**TRECHO DO TEXTO:**
_____

Mudei pra bicicleta, que não atinge velocidades tão altas como um carro, e portanto não estimularia tantas loucuras no trânsito. Mas com uma bicicleta no trânsito brasileiro, a briga é por espaço e visibilidade. Ciclista anda nas ruas, porque não há ciclovias ou ciclofaixas. E quando há ciclofaixas em parques da cidade, há sempre pedestres correndo ou caminhando no espaço reservado para os ciclistas. Eu tomava o meu espaço nas ruas, sempre usando roupas de cores chamativas, usando capacete e dando sinal que ia mudar de direção. Reparei que, depois de assumir a identidade de ciclista, me acalmei atrás do volante. Mas mesmo assim me envolvi em um acidente de bicicleta que eu mesma causei: a descida na ladeira em Campinas tava boa, eu não vi o carro cinza-cor-de-asfalto vindo atrás de mim, fui cruzar a rua, freiamos loucamente e tomei um chão bem-servido. Ciclismo imprudente.

Vim pra Holanda, país das bicicletas. Aqui a bicicleta é respeitada por motoristas e pedestres, e há ciclovias e ciclofaixas em todas as ruas, exceto em bolsões residenciais. Na maioria das vezes, a calçada tem metade da largura da ciclovia, demonstrando como o ciclista é mais valorizado que o pedestre. As ciclovias ou ciclofaixas têm uma mão de direção, que corresponde à mão dos carros. Se um ciclista quiser andar um trecho curto (uma quadra, por exemplo) na contra-mão, pra não ter que cruzar a rua duas vezes, ele anda pela calçada. E o pedestre que se esprema. Os tempos do farol para ciclista são diferentes que os tempos do farol pra pedestre. Por motivos óbvios, o farol pra ciclista fica aberto por mais tempo que o farol pra pedestre. Mas, veja que aberração: existe uma rotatória com 5 faróis (!) em Nijmegen. A bicicleta dá a volta completa na rotatória numa "onda verde". O pedestre não consegue realizar tal façanha. Tudo isso pra mostrar que o ciclista é rei nos Países Baixos. Os motoristas sempre olham pra ciclovia, antes de fazer uma curva. Se vier ciclista, eles param e esperam.

_____

**MATERIAL FORNECIDO:**
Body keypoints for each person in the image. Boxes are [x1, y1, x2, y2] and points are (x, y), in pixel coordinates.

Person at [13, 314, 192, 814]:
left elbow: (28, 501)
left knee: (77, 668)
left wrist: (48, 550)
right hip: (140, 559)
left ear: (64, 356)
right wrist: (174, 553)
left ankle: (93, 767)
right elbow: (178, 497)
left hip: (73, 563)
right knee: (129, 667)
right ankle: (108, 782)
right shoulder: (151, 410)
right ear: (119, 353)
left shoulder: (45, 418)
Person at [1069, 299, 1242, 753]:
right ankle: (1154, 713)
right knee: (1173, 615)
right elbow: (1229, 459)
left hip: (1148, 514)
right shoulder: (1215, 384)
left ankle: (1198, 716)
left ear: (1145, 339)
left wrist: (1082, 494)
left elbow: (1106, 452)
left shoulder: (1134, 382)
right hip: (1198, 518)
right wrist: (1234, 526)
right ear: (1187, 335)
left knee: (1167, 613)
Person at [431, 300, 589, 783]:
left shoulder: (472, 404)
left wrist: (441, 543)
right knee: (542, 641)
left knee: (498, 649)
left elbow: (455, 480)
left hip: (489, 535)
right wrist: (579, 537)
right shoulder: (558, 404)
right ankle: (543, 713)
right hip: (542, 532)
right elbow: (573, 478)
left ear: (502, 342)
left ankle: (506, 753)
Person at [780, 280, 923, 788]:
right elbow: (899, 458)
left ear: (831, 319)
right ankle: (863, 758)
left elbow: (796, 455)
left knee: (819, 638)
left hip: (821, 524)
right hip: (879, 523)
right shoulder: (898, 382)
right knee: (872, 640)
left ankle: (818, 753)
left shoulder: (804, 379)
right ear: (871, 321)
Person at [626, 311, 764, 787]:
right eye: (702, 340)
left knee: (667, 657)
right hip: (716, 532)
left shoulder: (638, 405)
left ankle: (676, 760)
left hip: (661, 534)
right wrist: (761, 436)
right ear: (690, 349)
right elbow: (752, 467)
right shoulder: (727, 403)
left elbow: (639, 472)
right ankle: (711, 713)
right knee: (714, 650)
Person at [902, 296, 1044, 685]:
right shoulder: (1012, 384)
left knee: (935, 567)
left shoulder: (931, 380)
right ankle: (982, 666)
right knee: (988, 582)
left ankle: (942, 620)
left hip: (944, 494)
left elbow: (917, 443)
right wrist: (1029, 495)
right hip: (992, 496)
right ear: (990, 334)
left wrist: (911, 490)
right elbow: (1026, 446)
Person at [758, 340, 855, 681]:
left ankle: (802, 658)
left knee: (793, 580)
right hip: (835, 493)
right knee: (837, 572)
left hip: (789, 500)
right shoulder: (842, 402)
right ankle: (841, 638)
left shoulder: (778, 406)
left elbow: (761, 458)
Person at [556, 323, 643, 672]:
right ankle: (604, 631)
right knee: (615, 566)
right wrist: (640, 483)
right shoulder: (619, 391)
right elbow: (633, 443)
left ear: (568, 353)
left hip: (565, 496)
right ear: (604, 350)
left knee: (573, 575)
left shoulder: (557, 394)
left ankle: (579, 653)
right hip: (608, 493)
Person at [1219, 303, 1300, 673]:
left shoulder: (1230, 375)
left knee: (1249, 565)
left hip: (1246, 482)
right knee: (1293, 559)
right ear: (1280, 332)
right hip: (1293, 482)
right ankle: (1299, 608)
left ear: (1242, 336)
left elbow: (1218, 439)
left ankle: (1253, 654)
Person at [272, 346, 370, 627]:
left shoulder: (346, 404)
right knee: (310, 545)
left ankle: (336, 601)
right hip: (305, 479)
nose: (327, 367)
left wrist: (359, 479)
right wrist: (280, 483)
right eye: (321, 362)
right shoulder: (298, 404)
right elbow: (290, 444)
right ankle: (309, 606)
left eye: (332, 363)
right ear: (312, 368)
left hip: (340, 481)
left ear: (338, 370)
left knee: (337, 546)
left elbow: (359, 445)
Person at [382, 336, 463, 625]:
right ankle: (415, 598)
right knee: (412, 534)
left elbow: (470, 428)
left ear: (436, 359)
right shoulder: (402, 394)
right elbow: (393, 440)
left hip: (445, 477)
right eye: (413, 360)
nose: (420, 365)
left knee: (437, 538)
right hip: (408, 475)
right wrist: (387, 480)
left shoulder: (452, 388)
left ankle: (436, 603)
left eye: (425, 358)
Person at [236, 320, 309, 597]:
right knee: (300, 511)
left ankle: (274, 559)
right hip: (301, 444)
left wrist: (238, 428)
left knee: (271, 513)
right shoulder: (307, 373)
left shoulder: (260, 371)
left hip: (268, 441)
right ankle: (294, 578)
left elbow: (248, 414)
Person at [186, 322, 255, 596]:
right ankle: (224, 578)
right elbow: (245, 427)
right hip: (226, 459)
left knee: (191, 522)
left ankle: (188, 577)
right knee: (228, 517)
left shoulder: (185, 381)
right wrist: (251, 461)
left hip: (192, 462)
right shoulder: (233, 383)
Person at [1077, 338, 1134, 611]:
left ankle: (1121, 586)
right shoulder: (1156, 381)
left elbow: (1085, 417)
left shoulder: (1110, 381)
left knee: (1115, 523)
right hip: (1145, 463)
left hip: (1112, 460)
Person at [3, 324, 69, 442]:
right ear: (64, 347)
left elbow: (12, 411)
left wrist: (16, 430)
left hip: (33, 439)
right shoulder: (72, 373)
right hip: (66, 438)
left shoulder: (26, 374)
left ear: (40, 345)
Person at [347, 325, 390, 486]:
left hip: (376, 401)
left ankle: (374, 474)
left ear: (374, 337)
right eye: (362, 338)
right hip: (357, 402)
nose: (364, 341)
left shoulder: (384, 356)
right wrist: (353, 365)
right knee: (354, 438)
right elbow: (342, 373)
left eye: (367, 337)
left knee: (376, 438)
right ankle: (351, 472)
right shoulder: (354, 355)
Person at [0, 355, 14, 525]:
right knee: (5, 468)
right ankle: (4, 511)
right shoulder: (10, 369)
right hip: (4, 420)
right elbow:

_____

**OBJETIVO DO EXERCÍCIO:**
Edite o relato sobre andar de bicicleta, começando nas palavras "Mudei pra bicicleta, que" e parando depois de "bem-servido. Ciclismo imprudente.". Nessa parte, troque "capacete" por "colete refletivo".

**ESPAÇO DA RESPOSTA:**
Mudei pra bicicleta, que não atinge velocidades tão altas como um carro, e portanto não estimularia tantas loucuras no trânsito. Mas com uma bicicleta no trânsito brasileiro, a briga é por espaço e visibilidade. Ciclista anda nas ruas, porque não há ciclovias ou ciclofaixas. E quando há ciclofaixas em parques da cidade, há sempre pedestres correndo ou caminhando no espaço reservado para os ciclistas. Eu tomava o meu espaço nas ruas, sempre usando roupas de cores chamativas, usando colete refletivo e dando sinal que ia mudar de direção. Reparei que, depois de assumir a identidade de ciclista, me acalmei atrás do volante. Mas mesmo assim me envolvi em um acidente de bicicleta que eu mesma causei: a descida na ladeira em Campinas tava boa, eu não vi o carro cinza-cor-de-asfalto vindo atrás de mim, fui cruzar a rua, freiamos loucamente e tomei um chão bem-servido. Ciclismo imprudente.